POST /api/v1/incidents
{
"tenant_id": "tenant_toyota_aichi",
"machine_id": "MOLD_IM_402",
"error_code": "TEMP_EXCEED_E045",
"description": "Hydraulic clamp temperature spiked to 92C during continuous injection cycle.",
"system_category": "injection_molding"
}Immediate response (202 Accepted):
{
"ticket_id": "c877846f-0676-4432-94b8-ba438fa1e509",
"status": "Queued",
"message": "Incident logged successfully. Asynchronous root cause analysis initiated."

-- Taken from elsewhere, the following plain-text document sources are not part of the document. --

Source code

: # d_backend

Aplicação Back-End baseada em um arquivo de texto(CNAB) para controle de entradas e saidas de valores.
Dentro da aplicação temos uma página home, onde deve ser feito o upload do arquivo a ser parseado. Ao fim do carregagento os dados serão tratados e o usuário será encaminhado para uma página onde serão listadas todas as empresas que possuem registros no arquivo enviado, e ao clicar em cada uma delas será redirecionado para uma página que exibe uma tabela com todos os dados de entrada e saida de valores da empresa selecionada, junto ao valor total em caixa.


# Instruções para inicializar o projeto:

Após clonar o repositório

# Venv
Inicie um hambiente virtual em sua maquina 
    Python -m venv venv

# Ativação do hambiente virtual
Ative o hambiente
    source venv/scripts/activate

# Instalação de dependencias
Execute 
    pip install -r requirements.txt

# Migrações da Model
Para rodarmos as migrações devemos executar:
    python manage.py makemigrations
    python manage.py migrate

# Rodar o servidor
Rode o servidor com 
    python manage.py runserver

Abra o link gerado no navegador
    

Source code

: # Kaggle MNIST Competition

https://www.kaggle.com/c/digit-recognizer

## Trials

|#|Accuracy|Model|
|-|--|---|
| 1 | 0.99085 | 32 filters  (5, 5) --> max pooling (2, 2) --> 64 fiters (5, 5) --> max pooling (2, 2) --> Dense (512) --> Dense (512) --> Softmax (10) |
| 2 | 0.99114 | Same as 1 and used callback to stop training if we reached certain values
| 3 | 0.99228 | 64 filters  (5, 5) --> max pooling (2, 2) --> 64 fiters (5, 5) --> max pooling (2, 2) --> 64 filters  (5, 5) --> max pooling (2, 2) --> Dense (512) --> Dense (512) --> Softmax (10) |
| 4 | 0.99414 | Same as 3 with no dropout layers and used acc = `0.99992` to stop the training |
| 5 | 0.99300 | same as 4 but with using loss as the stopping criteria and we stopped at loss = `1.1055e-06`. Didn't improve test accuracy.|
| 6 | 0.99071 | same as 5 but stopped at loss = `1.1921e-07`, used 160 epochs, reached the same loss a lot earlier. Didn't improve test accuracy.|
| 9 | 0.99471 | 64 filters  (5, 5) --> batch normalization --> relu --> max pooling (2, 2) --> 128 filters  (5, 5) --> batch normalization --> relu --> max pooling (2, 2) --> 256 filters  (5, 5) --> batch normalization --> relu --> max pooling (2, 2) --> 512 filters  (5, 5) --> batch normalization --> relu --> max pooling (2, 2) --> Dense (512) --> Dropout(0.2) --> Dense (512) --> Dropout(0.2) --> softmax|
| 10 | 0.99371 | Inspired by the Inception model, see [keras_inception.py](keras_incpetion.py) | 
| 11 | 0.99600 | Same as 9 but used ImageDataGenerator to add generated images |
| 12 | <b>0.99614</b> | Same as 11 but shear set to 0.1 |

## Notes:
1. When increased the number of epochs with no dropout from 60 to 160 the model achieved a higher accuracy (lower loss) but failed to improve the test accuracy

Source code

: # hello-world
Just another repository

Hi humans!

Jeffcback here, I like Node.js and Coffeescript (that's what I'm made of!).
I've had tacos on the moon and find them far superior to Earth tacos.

}GET /api/v1/incidents/{ticket_id}?tenant_id=tenant_toyota_aichi
Once the background pipeline completes, the same ticket returns:
{
"ticket_id": "c877846f-0676-4432-94b8-ba438fa1e509",
"tenant_id": "tenant_toyota_aichi",
"machine_id": "MOLD_IM_402",
"error_code": "TEMP_EXCEED_E045",
"system_category": "injection_molding",
"status": "Completed",
"created_at": "2026-07-12T00:00:00Z",
"rca_report": "# Preliminary Root Cause Analysis (RCA)\n\n**To:** Maintenance Supervisor / Reliability Team\n**From:** Junior Reliability Engineer\n**Subject:** Preliminary RCA — Recurring Hydraulic Temperature Exceedance\n\n... (full markdown report continues with Observations, Documentation Match, and Action Items sections)"
}A second, structurally identical example from the CNC category (ticket
1e0eaae4-391e-4f07-bed2-d5992073d9ab) confirms the same pipeline
correctly retrieves CNC-specific manual context rather than defaulting
to the injection molding manual.
TraceFlow/
├── docs/ # local AI-context files, gitignored
├── manuals/ # source docs for RAG ingestion
├── src/
│ └── app/
│ ├── main.py
│ ├── api/ # endpoints.py, schemas.py
│ ├── core/ # config.py
│ ├── db/ # models.py, session.py
│ └── services/ # rag_service.py, llm_service.py, pipeline_service.py
├── scripts/ # seed_manuals.py, seed_demo_incidents.py
├── tests/
├── docker-compose.yml
├── requirements.txt
└── Dockerfile
A minimal React + Vite frontend lives in /frontend. It's a thin
demonstration client for the API above — no new endpoints, no backend
changes.
What it does:
- Submit a new incident via a form (tenant, machine, system category, error code, description)
- Show the immediate
Queuedresponse - Poll the status endpoint every 2s until the analysis completes
- Render the generated RCA markdown report
Run it:
cd frontend
npm install
npm run devThen open http://localhost:5173 (make sure the backend is running on :8000 first).
Note on CORS: the frontend talks to the backend through Vite's dev-server
proxy (/api → http://localhost:8000), configured in vite.config.js.
This means the browser only ever calls the Vite origin — no CORSMiddleware
or other change was needed on the FastAPI side.